#### Text provided:
------------------------------------------------------------

# need help on looks



## crom a zone (Feb 25, 2010)

ok i got black plastics now and lime green gorrila face and lime green shocks.... i have my racks painted lime green too i feel its lil over kill on green and was gonna repaint them black what do u think?


----------



## crom a zone (Feb 25, 2010)

and the seat is getting recoved black also


----------



## islandlife (Jul 4, 2010)

make the wheels black and call it a day! looks good to me.


----------



## })(TX_Brute)({ (Dec 11, 2010)

I think it looks awesome you should leave it. once you get the seat recovered black itll look better.


----------



## ARMSTRONGARMS (Dec 2, 2010)

Looks good to me, seat recover and black out the wheels would look super pimp!


----------



## 2010Bruterider (Jun 20, 2010)

I like the green racks myself. I'd leave them if I was you. And like stated above, Black is beautiful. Have someone powdercoat your rims and you'll be all set


----------



## Beachcruiser (Feb 27, 2010)

Agreeing with the other three. Powercoat the rims but leave the outer lip (bead) silver.


----------



## hondarecoveryman (Feb 28, 2009)

I think it looks great just like it is now :bigok: IMO powder coated wheels would make it to much black


----------



## crom a zone (Feb 25, 2010)

ok thank u guys just making sure didnt wanna be over kill on the green


----------



## gpinjason (Nov 10, 2009)

------------------------------------------------------------

#### Written task 1:
Copy out every line in the records below that contains the string "dans", matching its case exactly.

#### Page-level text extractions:
------------------------------------------------------------

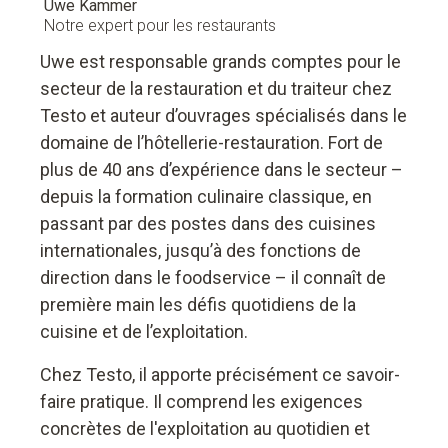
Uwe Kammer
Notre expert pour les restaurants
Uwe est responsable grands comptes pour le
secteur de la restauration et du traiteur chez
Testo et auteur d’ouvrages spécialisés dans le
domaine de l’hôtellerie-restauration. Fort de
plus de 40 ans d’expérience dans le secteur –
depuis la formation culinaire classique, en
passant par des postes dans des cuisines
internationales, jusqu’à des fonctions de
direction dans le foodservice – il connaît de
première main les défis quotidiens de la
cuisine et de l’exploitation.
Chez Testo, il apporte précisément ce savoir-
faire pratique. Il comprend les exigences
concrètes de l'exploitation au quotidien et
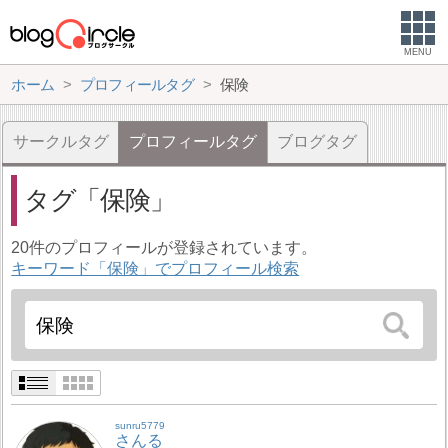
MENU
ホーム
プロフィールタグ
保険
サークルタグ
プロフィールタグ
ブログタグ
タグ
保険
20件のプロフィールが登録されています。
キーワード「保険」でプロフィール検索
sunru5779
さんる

------------------------------------------------------------

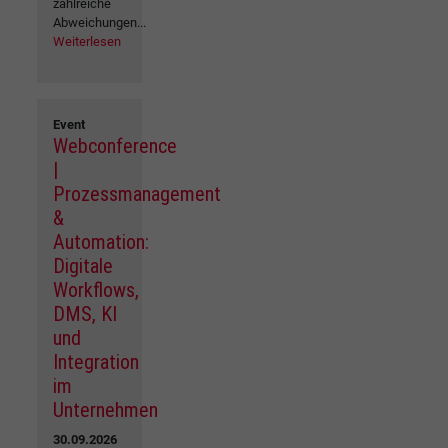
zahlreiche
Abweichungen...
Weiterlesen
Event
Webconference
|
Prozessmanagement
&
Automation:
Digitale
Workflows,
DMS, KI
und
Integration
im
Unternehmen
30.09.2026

------------------------------------------------------------

#### Written task 2:
Repeat the forum thread about paint colors in full, word for word.

#### Task response 1:
Testo et auteur d’ouvrages spécialisés dans le
plus de 40 ans d’expérience dans le secteur –
passant par des postes dans des cuisines
direction dans le foodservice – il connaît de

#### Task response 2:
# need help on looks



## crom a zone (Feb 25, 2010)

ok i got black plastics now and lime green gorrila face and lime green shocks.... i have my racks painted lime green too i feel its lil over kill on green and was gonna repaint them black what do u think?


----------



## crom a zone (Feb 25, 2010)

and the seat is getting recoved black also


----------



## islandlife (Jul 4, 2010)

make the wheels black and call it a day! looks good to me.


----------



## })(TX_Brute)({ (Dec 11, 2010)

I think it looks awesome you should leave it. once you get the seat recovered black itll look better.


----------



## ARMSTRONGARMS (Dec 2, 2010)

Looks good to me, seat recover and black out the wheels would look super pimp!


----------



## 2010Bruterider (Jun 20, 2010)

I like the green racks myself. I'd leave them if I was you. And like stated above, Black is beautiful. Have someone powdercoat your rims and you'll be all set


----------



## Beachcruiser (Feb 27, 2010)

Agreeing with the other three. Powercoat the rims but leave the outer lip (bead) silver.


----------



## hondarecoveryman (Feb 28, 2009)

I think it looks great just like it is now :bigok: IMO powder coated wheels would make it to much black


----------



## crom a zone (Feb 25, 2010)

ok thank u guys just making sure didnt wanna be over kill on the green


----------



## gpinjason (Nov 10, 2009)